━━━━━ Page excerpt

A Buddhist Perspective on a Troubled Economy

Charles Day*

Buddha’s teachings on the Four Noble Truths can help us understand and possibly relieve the suffering associated with our troubling economy.

Buddha’s first noble truth is that life is inherently problematic, filled with various degrees of suffering and discontent. Not only is there the obvious suffering associated with birth, sickness, aging, and dying, but we suffer when we are separated from what we like or want and when we are associated from what we dislike or can’t avoid.

In these troubling economic times, there is much suffering related to the loss of jobs, homes, and retirement and investment savings. Even if we are fortunate in not yet being effected, perhaps family members or friends have lost their jobs. Or taken cuts in pay, perks, or hours so that everyone can keep their job. Or we are expected to work even more hours without additional pay to do the work that laid-off employees were doing. And we all live under the economic threat that continues into an unpredictable future.

Suffering is caused by attachment to likes and dislikes

Buddha’s Second Noble Truth is about the causes of suffering. Suffering is caused by our attachments. We cling to wants and desires and try to push away and resist aversions and what we don’t want. And we have difficulty letting go of these attachments when it’s appropriate and beneficial to do so.

In these troubling economic times, it might be helpful to ask ourselves, how attached are we to our possessions, to our money, our home, our job, our style of living. And to our social and economic status and reputation as these are viewed by ourselves and our family, friends, colleagues, and community. Can we let go of our attachments to material possessions and the psychological images we have of ourselves? Ask yourself, “How much does my self respect, my self esteem, my self worth depend upon my net worth?”

Our difficulty in letting go of attachments prevents us from acknowledging without judgment and simply accepting the way things are. Instead we deny what Buddha called the three primary characteristics of reality: suffering, impermanence, and the interdependent unity of everybody and everything. We’ve already talked about suffering.

Everything is impermanent and interdependent

Denial of impermanence was evident in our expectation that the value of our homes and our investments could only grow, and in the failure of the so-called experts to predict what was coming. And In our longing to maintain the illusion of what seemed to be a permanently rising market, most of us probably continue to ride the market up and down, despite its continuing to be part of a dramatically unpredictable and impermanent environment.

Buddha’s third characteristic of reality that we tend to deny is our interdependency. This refers to the fact that everybody and everything in existence is interconnected and interdependent, and that nothing, no thing, no person, no self exists as a completely separate, independent, or autonomous entity.

━━━━━━━━━━
━━━━━ Given records

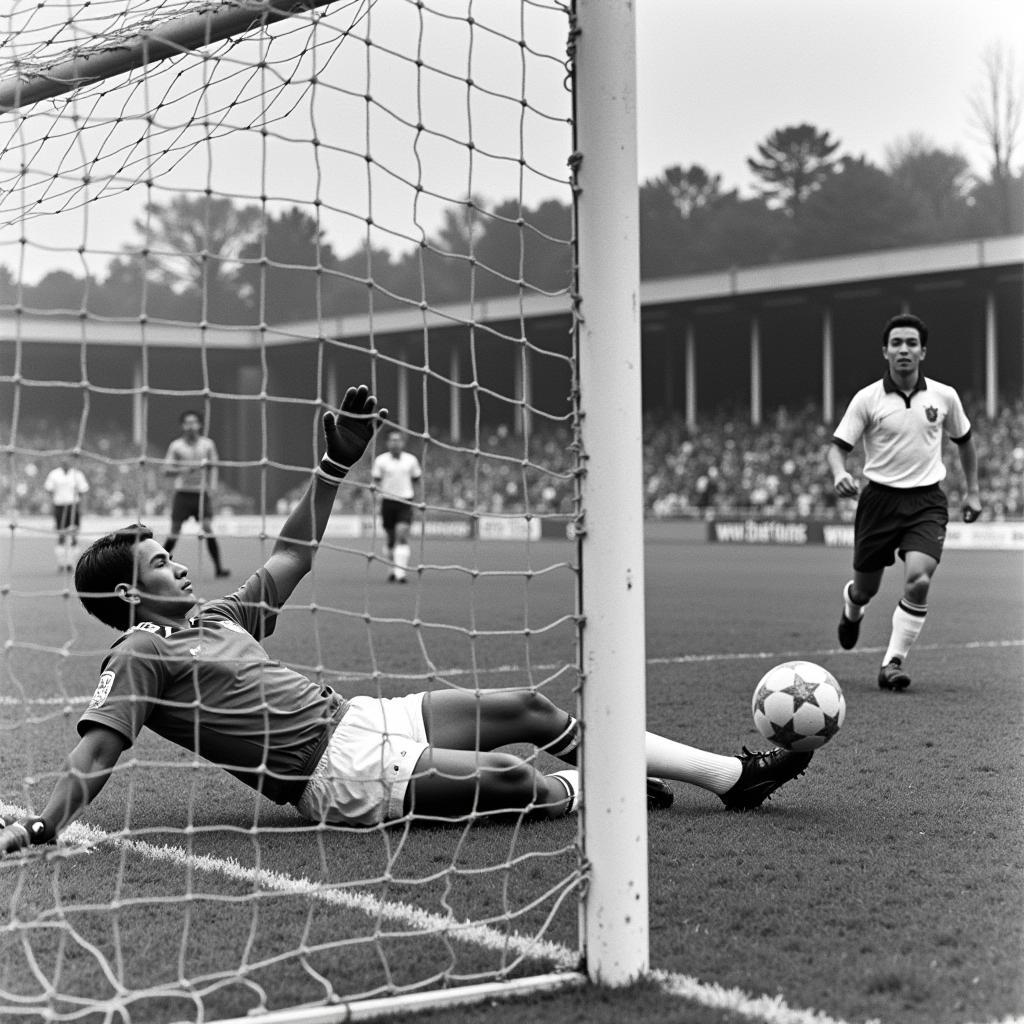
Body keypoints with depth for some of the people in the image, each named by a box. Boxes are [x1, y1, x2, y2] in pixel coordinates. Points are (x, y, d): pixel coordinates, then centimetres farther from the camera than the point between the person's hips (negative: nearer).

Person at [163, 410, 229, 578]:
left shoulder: (208, 444, 4)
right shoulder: (176, 446, -1)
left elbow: (213, 468, 9)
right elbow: (166, 470, -1)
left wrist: (211, 487, -4)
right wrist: (183, 470, -19)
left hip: (202, 493, 1)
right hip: (182, 493, -1)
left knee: (208, 529, -9)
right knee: (175, 531, 1)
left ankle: (218, 567, -8)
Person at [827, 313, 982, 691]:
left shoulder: (944, 396, 3)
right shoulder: (867, 399, -5)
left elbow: (964, 440, 19)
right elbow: (838, 446, -6)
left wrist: (973, 490, 16)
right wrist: (840, 474, -28)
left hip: (927, 502, 1)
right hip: (880, 499, 0)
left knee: (918, 580, -21)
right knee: (865, 588, 8)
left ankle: (892, 663, -10)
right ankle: (851, 607, 48)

━━━━━━━━━━

Tasks:
(1) Extract the passage of the Buddhist economy essay between "In these troubling economic times, it" and "talked about suffering.", inclusive.
(2) In the Buddhist economy essay, what are the three primary characteristics of reality that Buddha named?

Solutions to each task:
(1)
In these troubling economic times, it might be helpful to ask ourselves, how attached are we to our possessions, to our money, our home, our job, our style of living. And to our social and economic status and reputation as these are viewed by ourselves and our family, friends, colleagues, and community. Can we let go of our attachments to material possessions and the psychological images we have of ourselves? Ask yourself, “How much does my self respect, my self esteem, my self worth depend upon my net worth?”

Our difficulty in letting go of attachments prevents us from acknowledging without judgment and simply accepting the way things are. Instead we deny what Buddha called the three primary characteristics of reality: suffering, impermanence, and the interdependent unity of everybody and everything. We’ve already talked about suffering.

(2) Suffering, impermanence, and the interdependent unity of everybody and everything.